Solé explica que, en su momento, la Ley de Dependencia abrió una esperanza que acabó en frustración. Las prestaciones tardan mucho y, cuando llegan, son insuficientes y no se adaptan a las necesidades del enfermo en el momento.
Un impacto brutal
Pero aunque el bolsillo preocupa, no es de lo que más hablan los cuidadores. «El impacto psicológico es brutal, terminas agotado, con insomnio... Y además te parece imposible que la persona que te ha enseñado todo no te reconozca. Eso te cambia la vida», reconoce Solé.
Y además, hablar de emociones no es fácil; por eso cuenta Alba que se siente aliviada cuando acude a los grupos de ayuda mutua de la asociación. «Puedes hablar con gente que está pasando por lo mismo, que te entiende». En la asociación la conocen por su optimismo, «pero también lloro», aclara.
En muchos casos los cuidadores se ocupan no sólo del enfermo, sino que son el referente de hijos, nietos y de otros mayores de la familia. En el caso de Alba también está su suegro, que ha sido incapaz de entender la enfermedad de su mujer.

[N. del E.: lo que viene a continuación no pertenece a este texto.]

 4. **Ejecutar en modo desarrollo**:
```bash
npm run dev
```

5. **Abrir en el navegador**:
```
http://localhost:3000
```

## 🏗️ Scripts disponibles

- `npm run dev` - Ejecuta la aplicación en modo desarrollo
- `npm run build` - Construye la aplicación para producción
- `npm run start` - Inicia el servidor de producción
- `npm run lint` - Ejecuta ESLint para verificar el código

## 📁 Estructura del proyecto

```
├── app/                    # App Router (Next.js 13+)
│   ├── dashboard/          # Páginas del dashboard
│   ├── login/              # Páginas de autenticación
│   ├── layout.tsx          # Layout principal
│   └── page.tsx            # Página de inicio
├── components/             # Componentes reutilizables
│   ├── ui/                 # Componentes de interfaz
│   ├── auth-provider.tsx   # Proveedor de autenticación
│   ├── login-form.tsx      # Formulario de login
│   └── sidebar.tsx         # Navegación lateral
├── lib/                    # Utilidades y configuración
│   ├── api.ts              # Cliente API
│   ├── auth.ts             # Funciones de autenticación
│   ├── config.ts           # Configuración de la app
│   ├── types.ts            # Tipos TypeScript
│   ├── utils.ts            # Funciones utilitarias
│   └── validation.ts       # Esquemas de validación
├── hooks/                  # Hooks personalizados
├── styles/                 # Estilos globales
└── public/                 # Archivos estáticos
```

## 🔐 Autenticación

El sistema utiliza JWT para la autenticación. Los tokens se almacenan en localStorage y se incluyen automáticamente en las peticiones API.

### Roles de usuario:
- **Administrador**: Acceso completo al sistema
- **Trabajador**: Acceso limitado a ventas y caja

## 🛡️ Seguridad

Montse pasa por lo mismo con su padre: «Después de ser cabeza de familia y encontrárselo todo hecho, ahora no entiende que le reclame que haga algo y ella le responda ‘no tengo ganas’...». Las discusiones son eternas. Con todo, hay momentos dulces. Escasísimos, pero los hay. Solé relata que cuando se van todos los recuerdos a veces se abre una ventanita, como la sonrisa que esbozaba su madre cuando veía pasar a los Nanos desde su piso en la plaza de la Font, seguramente recordando las fiestas de Santa Tecla de cuando era pequeña.
Montse coincide: no tienen precio esos gestos que recibe de tanto en tanto y que le suben la moral, como cuando su madre le dibuja una tarjeta de cumpleaños o del día de la madre (otra vez como en el cole) y le da un abrazo inesperado.